Bracconaggio di rapaci e specie rare, SOS della Lipu

Vittime del bracconaggio alcune tra le specie più rare di volatili in Italia, lo denuncia la Lipu che chiede l'immediato intervento del governo

Arriva dura la condanna da parte della Lipu, non potrebbe essere diversamente. Il bracconaggio sta mettendo sempre più in grave pericolo specie che ormai già convivono quotidianamente con il rischio “estinzione“. Una condizione inaccettabile, che deve avere una risposta pronta e decisa.

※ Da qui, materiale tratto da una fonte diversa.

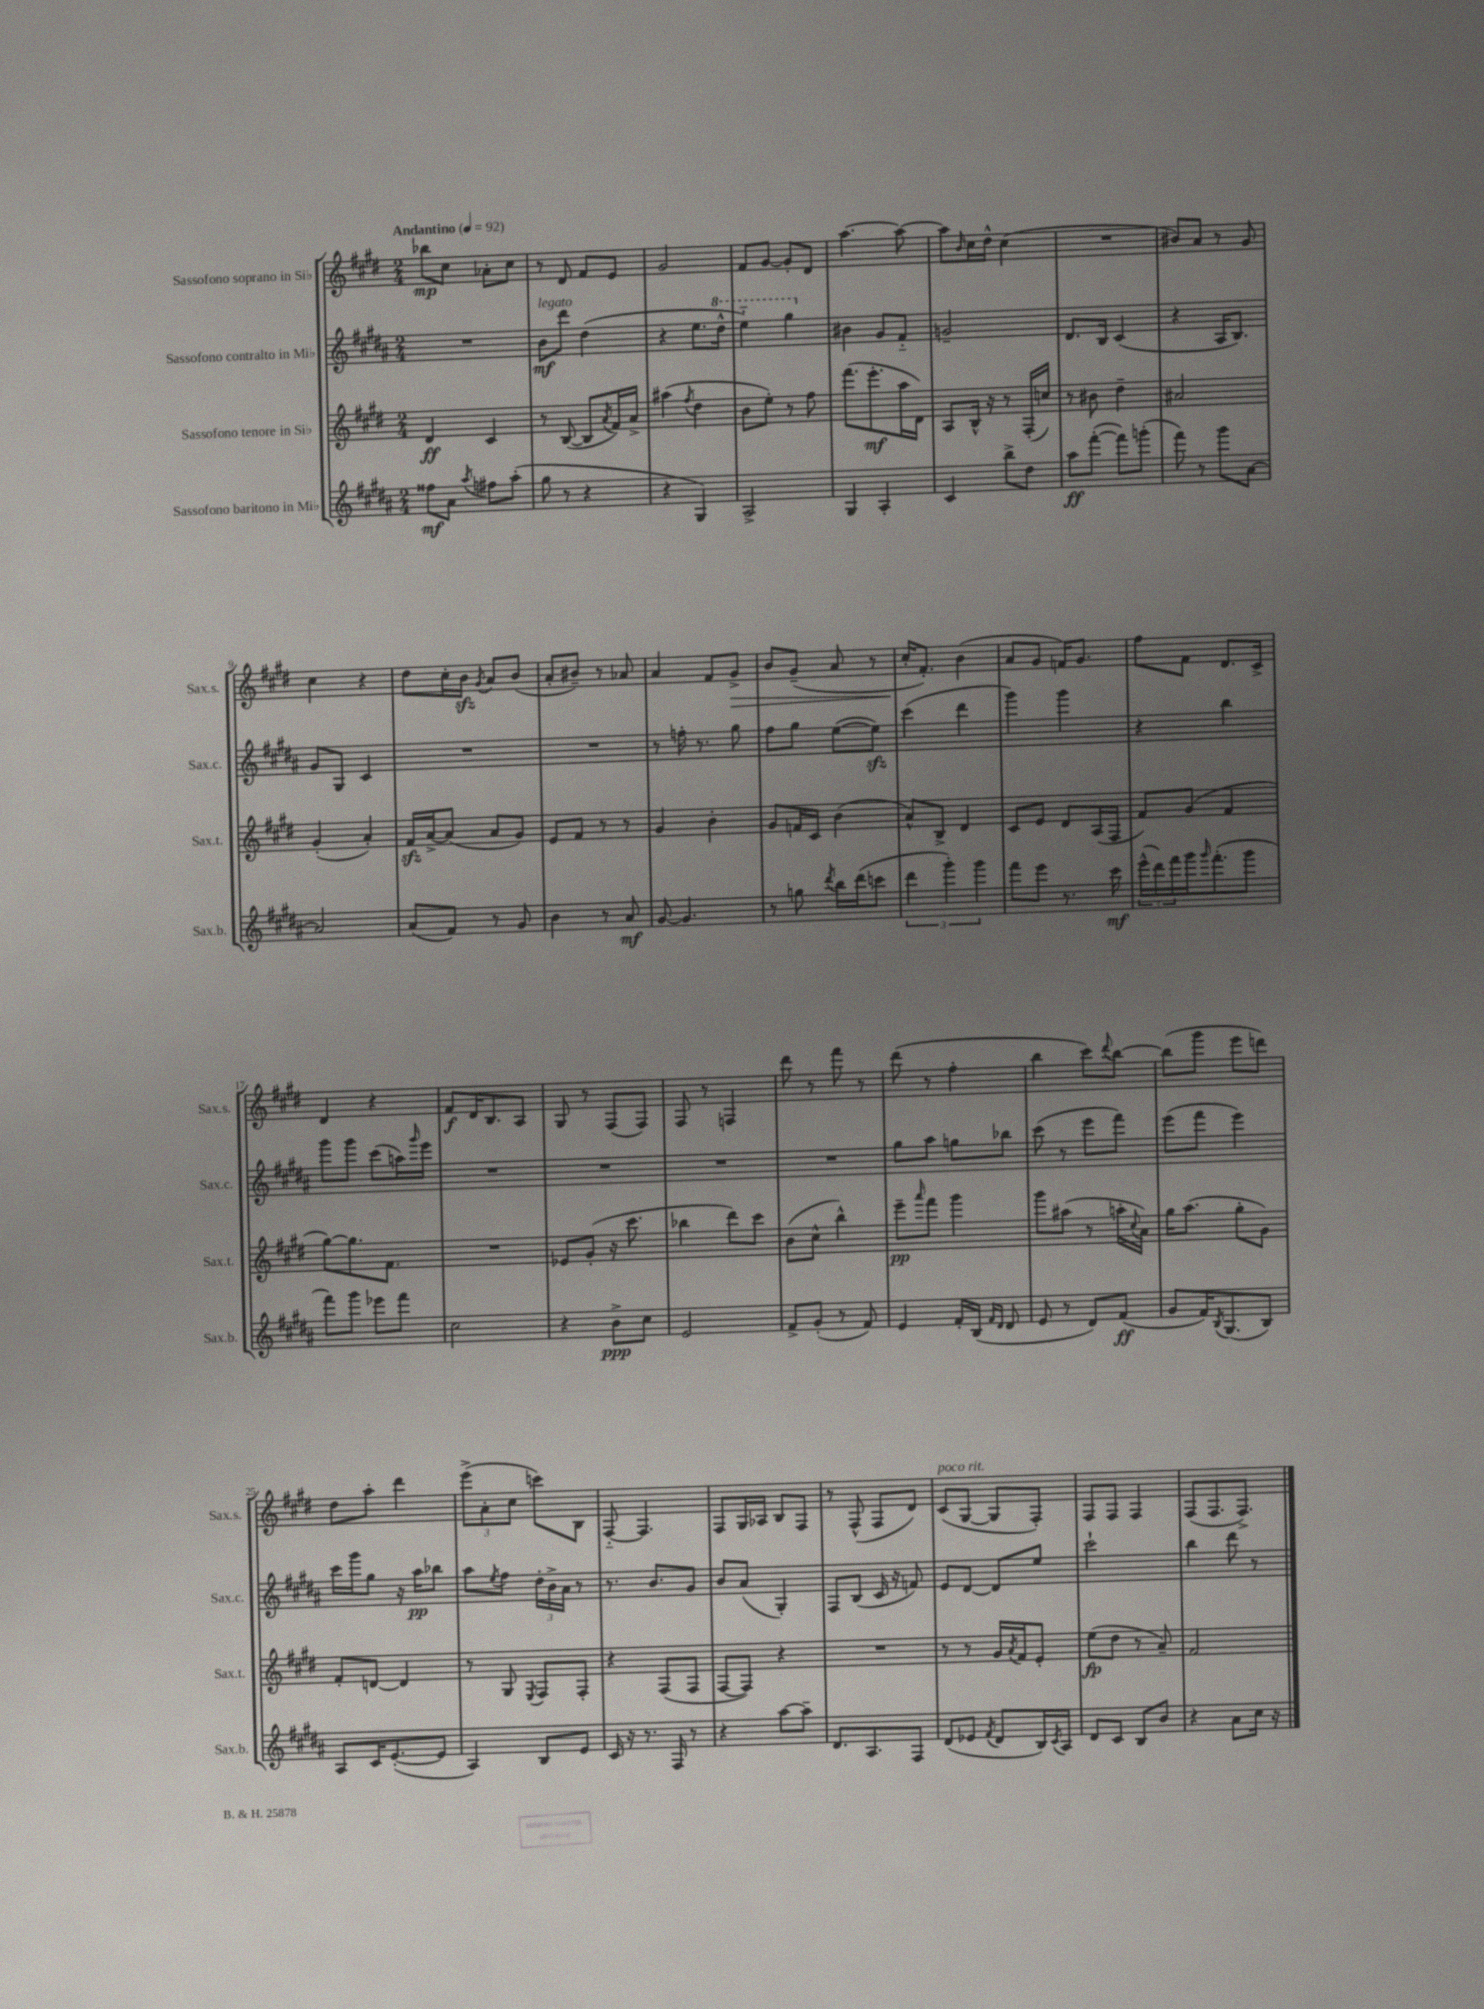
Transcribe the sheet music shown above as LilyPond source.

<<
\new StaffGroup <<
\new Staff = "s0" \with { instrumentName = "Sassofono soprano in Sib" shortInstrumentName = "Sax.s." } {
    \clef treble \key e \major \numericTimeSignature \time 2/4 \tempo "Andantino" 4 = 92
    bes''8\mp cis''8 aes'8-. cis''8 |
    r8 dis'8 fis'8 e'8 |
    gis'2 |
    fis'8 gis'8~ gis'8-. dis'8 |
    a''4.~ a''8~ |
    a''8 \grace { b'16 } cis''16 dis''16-^ cis''4( |
    R2 |
    bis'8) a'8 r8 gis'8 |
    cis''4 r4 |
    dis''8 cis''16-. b'16\sfz \acciaccatura { gis'8 } a'8 b'8( |
    a'8-. bis'8--) r8 aes'8 |
    a'4 fis'8 gis'8->\> |
    b'8 gis'8--( a'8 r8 |
    cis''16-.\! fis'8.-.) b'4( |
    a'8 gis'8 f'16) gis'8. |
    fis''8 fis'8 dis'8. cis'16-> |
    dis'4 r4 |
    fis'8\f dis'16 b8. a8 |
    gis8 r8 fis8( fis8) |
    fis8 r8 f4 |
    dis'''8 r8 fis'''8 r8 |
    dis'''8( r8 fis''4-. |
    b''4 cis'''8) \appoggiatura { dis'''8 } b''8~ |
    b''8( gis'''8 e'''8 d'''8) |
    dis''8 a''8-. dis'''4 |
    \tuplet 3/2 { e'''8->( a'8-. cis''8 } c'''8) b8 |
    fis8~-_ fis4. |
    fis8 gis16 aes16 b8 fis8 |
    r8 fis8-^( fis8 dis'8) |
    cis'8^\markup { \italic "poco rit." }( gis8~ gis8 fis8-.) |
    fis8 fis8 fis4 |
    fis8( fis8. fis8.->) \bar "|." |
}
\new Staff = "s1" \with { instrumentName = "Sassofono contralto in Mib" shortInstrumentName = "Sax.c." } {
    \clef treble \key b \major \numericTimeSignature \time 2/4
    R2 |
    b'8\mf^\markup { \italic "legato" } dis'''8 dis''4( |
    r4 e''8. \ottava #1 dis'''16-^ |
    e'''4-_) gis'''4 \ottava #0 |
    bis'4 gis'8 fis'8-_ |
    g'2-- |
    dis'8. b16 cis'4( |
    r4 ais16 b8.) |
    gis'8 gis8 cis'4 |
    R2 |
    R2 |
    r8 f''16-. r8. gis''8 |
    fis''8 gis''8 e''8~( e''8\sfz) |
    cis'''4( dis'''4 |
    gis'''4) gis'''4 |
    r4 b''4 |
    gis'''8 gis'''8 cis'''8( a''16) \grace { gis'''16 } e'''16 |
    R2 |
    R2 |
    R2 |
    R2 |
    gis''8 ais''8 g''8 bes''8 |
    cis'''8( r8 e'''8 fis'''8) |
    e'''8( fis'''8 e'''4) |
    cis'''16 gis'''16 gis''8 r16 ais''16\pp bes''8 |
    ais''8 \acciaccatura { e''8 } fis''8 \tuplet 3/2 { dis''16-. b'16-> ais'16 } r8 |
    r8. b'8. gis'8 |
    b'8 ais'8( gis4-.) |
    fis8 b8( cis'16 r16 f'8) |
    e'8 dis'8~ dis'8 e''8 |
    cis'''2-! |
    b''4 dis'''8 r8 \bar "|." |
}
\new Staff = "s2" \with { instrumentName = "Sassofono tenore in Sib" shortInstrumentName = "Sax.t." } {
    \clef treble \key e \major \numericTimeSignature \time 2/4
    dis'4\ff cis'4 |
    r8 b8~( b8 \acciaccatura { a'8 } fis'16) a'16-> |
    ais''4( \acciaccatura { fis''8 } dis''4 |
    b'8 e''8-.) r8 fis''8 |
    fis'''8.( e'''8.-.\mf a''16 dis'16) |
    a8 b16-^ r16 r8 fis16-.( c''16) |
    r8 bis'8 dis''4-- |
    ais'2 |
    gis'4-.( a'4-.) |
    fis'16\sfz a'16~-> a'8( a'8 gis'8) |
    e'8 fis'8 r8 r8 |
    gis'4 b'4-. |
    gis'8 f'16 cis'16 b'4( |
    a'8-^) b8-> dis'4 |
    cis'8 e'8 dis'8 a16( fis16 |
    fis'8) gis'8( fis'4 |
    gis''8~) gis''8. fis'8. |
    R2 |
    ees'8 gis'8-.( r16 cis'''8. |
    bes''4 dis'''8) cis'''8 |
    b'8( cis''8-^ b''4-^) |
    e'''8--\pp \grace { a'''16 } fis'''8 gis'''4 |
    gis'''8 ais''8( r8 a''16-. \appoggiatura { cis''8 } a'16) |
    gis''16 a''8.( gis''8-. gis'8) |
    fis'8-. d'8~ d'4 |
    r8 gis8 \acciaccatura { e8 } fis8 fis8-. |
    r4 fis8( fis8 |
    fis8~ fis8) r4 |
    R2 |
    r8 r8 gis'16 \acciaccatura { a'8 } fis'16 e'8-. |
    e''8\fp( dis''8 r8 a'8--) |
    fis'2 \bar "|." |
}
\new Staff = "s3" \with { instrumentName = "Sassofono baritono in Mib" shortInstrumentName = "Sax.b." } {
    \clef treble \key b \major \numericTimeSignature \time 2/4
    fisis''8\mf ais'8 \acciaccatura { ais''8 } fis''8 ais''8-.( |
    gis''8 r8 r4 |
    r4 gis4) |
    ais2-> |
    gis4 ais4-. |
    cis'4 b''8-> dis''8 |
    ais''8\ff fis'''8~-.( fis'''8) g'''8-.( |
    fis'''8) r8 gis'''8 ais'8~ |
    ais'2 |
    ais'8( fis'8) r8 gis'8 |
    b'4 r8 ais'8\mf |
    gis'8~ gis'4. |
    r8 g''8 \acciaccatura { dis'''8 } b''16 dis'''16( c'''8 |
    \tuplet 3/2 { dis'''4 gis'''4-.) gis'''4 } |
    fis'''8 e'''8 r8. cis'''16\mf |
    \tuplet 3/2 { e'''16-^( dis'''16) fis'''16 } gis'''16 \grace { gis'''16 } fis'''8.-.( gis'''8 |
    fis'''8) gis'''8 ees'''8 fis'''8 |
    cis''2 |
    r4 b'8->\ppp cis''8 |
    e'2 |
    fis'8-> gis'8-.( r8 fis'8) |
    e'4 fis'16-. b16( \grace { fis'16 dis'16 } dis'8 |
    e'8 r8 dis'8) fis'8\ff( |
    gis'8 fis'16) \acciaccatura { b8 } gis8.( b8) |
    ais8 cis'16 e'8.~-.( e'8 |
    ais4) b8 e'8 |
    cis'16 r16 r8. fis16 r8 |
    r4 ais''8~ ais''8-- |
    dis'8. ais8. fis8 |
    dis'8( ees'8 \acciaccatura { fis'8 } dis'8 b16) \acciaccatura { cis'8 } ais16 |
    dis'8 cis'8 b8 b'8 |
    r4 ais'8 cis''16 r16 \bar "|." |
}
>>
>>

Le specie colpite sono alcune tra le più rare della nostra fauna selvatica. Negli ultimi due giorni si è assistito all’uccisione di una cicogna nera (nel territorio tra Como e Lecco), un’aquila minore (a Levanto, in Liguria), un falco pellegrino (nei pressi di Roma) e di un gufo della palude (- nella foto – vicino Massa, Toscana). L’ultimo caso speriamo possa far riflettere in molti: la creatura è stata ritrovata con ben otto pallini nel corpo, ma nonostante questo ha avuto l’ulteriore “sfortuna” di morire solo per le fratture riportate dopo lo schianto al suolo. Difficile immaginare davvero le sofferenze che possa aver patito prima della fine.

Dure le parole espresse da chi questo problema lo affronta ogni giorno con determinazione:

Si tratta di episodi molto gravi commessi nei confronti di specie particolarmente protette – dichiara Fulvio Mamone Capria, presidente LIPU-BirdLife Italia – Non ci sono alibi per coloro che hanno abbattuto specie così importanti: la dimensione per esempio di una cicogna in volo non può essere confusa con un’allodola o un tordo.

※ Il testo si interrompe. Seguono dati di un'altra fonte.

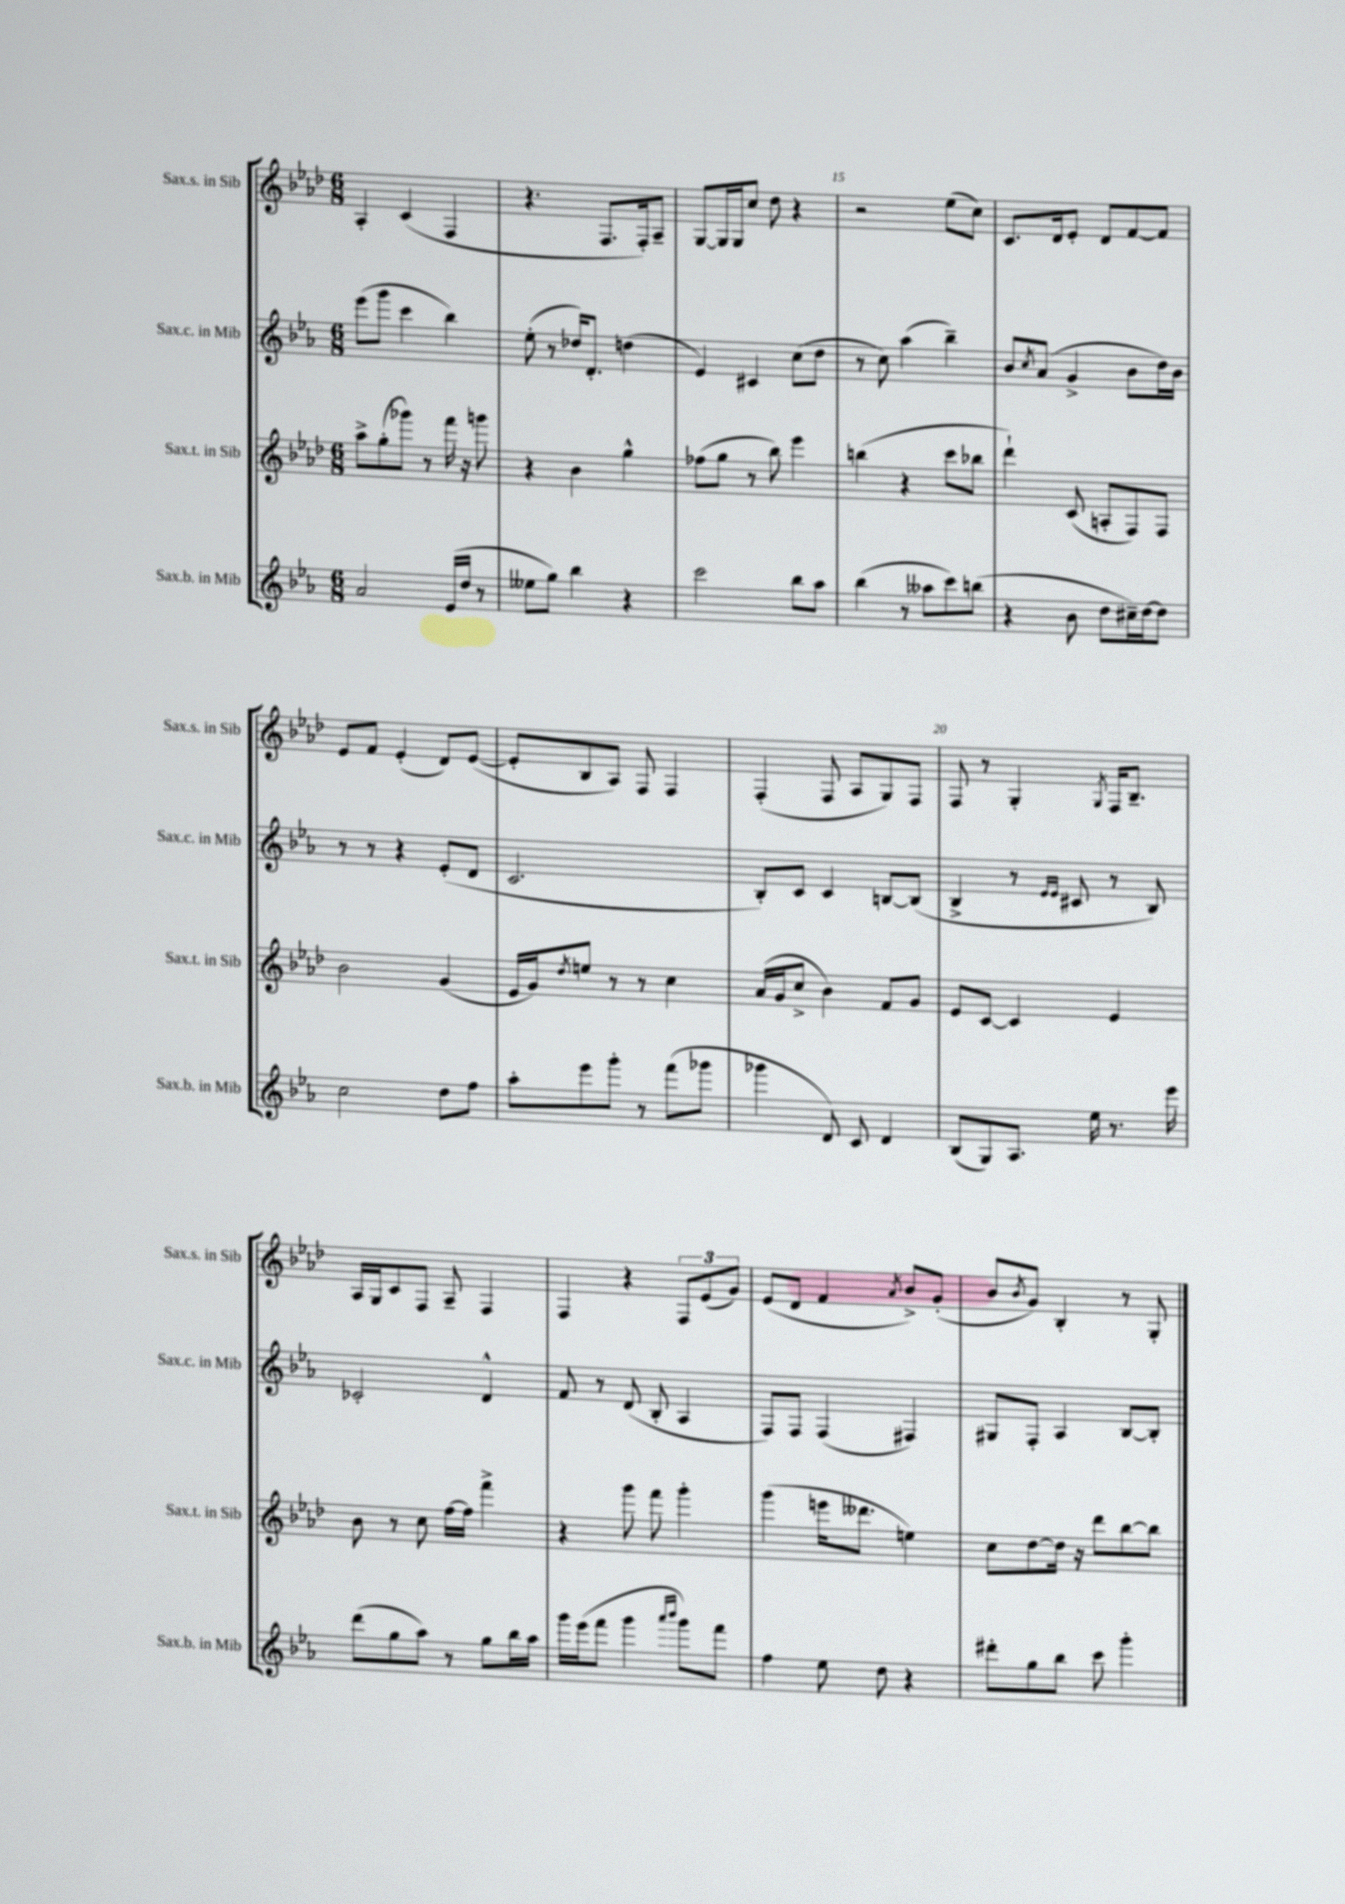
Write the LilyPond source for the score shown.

<<
\new StaffGroup <<
\new Staff = "s0" \with { instrumentName = "Sax.s. in Sib" shortInstrumentName = "Sax.s. in Sib" } {
    \clef treble \key aes \major \numericTimeSignature \time 6/8
    aes4-. c'4( f4 |
    r4. f8. f16-.) aes8-- |
    g8~ g16 g16 c''8 des''8 r4 |
    r2 ees''8( c''8) |
    c'8. des'16 ees'8-. des'8 f'8~ f'8 |
    ees'8 f'8 ees'4-.( des'8) ees'8~( |
    ees'8-. bes8 aes8) f8 f4 |
    f4-.( f8 aes8 g8) f8 |
    f8 r8 g4-. \acciaccatura { g8 } f16 bes8.-- |
    aes16 g16 c'8 f8 aes8-- f4 |
    f4 r4 \tuplet 3/2 { f8 ees'8( g'8) } |
    ees'8( des'8 f'4 \acciaccatura { aes'8 } bes'8->) g'8-.( |
    bes'8 \acciaccatura { bes'8 } g'8) bes4-. r8 g8-. \bar "|." |
}
\new Staff = "s1" \with { instrumentName = "Sax.c. in Mib" shortInstrumentName = "Sax.c. in Mib" } {
    \clef treble \key ees \major \numericTimeSignature \time 6/8
    ees'''8( g'''8 c'''4 bes''4) |
    ees''8-.( r8 des''16) d'8.-. d''4( |
    ees'4) cis'4 c''8( d''8 |
    r8 c''8) aes''4( bes''4--) |
    bes'8 \acciaccatura { c''8 } aes'8( g'4-> bes'8 d''16) bes'16 |
    r8 r8 r4 ees'8-.( d'8 |
    c'2. |
    bes8-.) c'8 c'4 b8~ b8( |
    bes4-> r8 \grace { ees'16 ees'16 } cis'8 r8 bes8) |
    ces'2-. d'4-^ |
    f'8 r8 d'8( bes8-. aes4 |
    f8) f8 f4( fis4) |
    gis8 f8-. aes4 bes8~ bes8-. \bar "|." |
}
\new Staff = "s2" \with { instrumentName = "Sax.t. in Sib" shortInstrumentName = "Sax.t. in Sib" } {
    \clef treble \key aes \major \numericTimeSignature \time 6/8
    aes''8-> g''8-.( ges'''8) r8 f'''16 r16 g'''8 |
    r4 bes'4 g''4-^ |
    fes''8( g''8 r8 bes''8) ees'''4 |
    b''4( r4 c'''8 bes''8 |
    des'''4-!) c'8( a8-. f8) f8 |
    bes'2 g'4( |
    ees'16 g'16) \acciaccatura { des''8 } e''8 r8 r8 c''4 |
    aes'16( g'16 c''8-> bes'4) f'8 g'8 |
    ees'8 c'8~ c'4 ees'4 |
    bes'8 r8 c''8 f''16~ f''16 f'''4-> |
    r4 g'''8 f'''8 g'''4-. |
    g'''4( e'''16 deses'''8. e''4) |
    c''8 des''8~ des''16 r16 des'''8 bes''8~ bes''8 \bar "|." |
}
\new Staff = "s3" \with { instrumentName = "Sax.b. in Mib" shortInstrumentName = "Sax.b. in Mib" } {
    \clef treble \key ees \major \numericTimeSignature \time 6/8
    aes'2 ees'16( d''16 r8 |
    eeses''8 g''8) bes''4 r4 |
    c'''2 bes''8 aes''8 |
    bes''4( r8 aeses''8 c'''8) b''8( |
    r4 bes'8 d''8 cis''16--) d''16~ d''8 |
    c''2 d''8 f''8 |
    aes''8-. ees'''8 g'''8-. r8 f'''8( ges'''8 |
    ges'''4 d'8) c'8 d'4 |
    bes8( g8) aes8. ees''16 r8. ees'''16 |
    d'''8( g''8 aes''8) r8 g''8 bes''16 aes''16 |
    g'''16 ees'''16( f'''8 g'''4 \grace { aes'''16 bes'''16 } g'''8) f'''8 |
    f''4 ees''8 d''8 r4 |
    dis'''8-. g''8 bes''8 c'''8 g'''4-. \bar "|." |
}
>>
>>
\layout { \context { \Score currentBarNumber = #12 \override BarNumber.break-visibility = ##(#f #t #t) barNumberVisibility = #(every-nth-bar-number-visible 5) } }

Un richiamo anche a quelle associazioni di cacciatori che continuano ad ostacolare gli interventi della Guardia Forestale e degli altri che si adoperano per ridurre questa inconcepibile e stupida mattanza:

Inoltre – aggiunge il presidente LIPU – arrivano da alcuni rappresentanti politici dell’estremismo venatorio ridicoli tentativi di fermare l’azione del Corpo Forestale dello Stato e del suo nucleo speciale antibracconaggio. Saremo vigili – conclude – affinché lo Stato continui a fare con determinazione la propria parte nella lotta a questi fenomeni.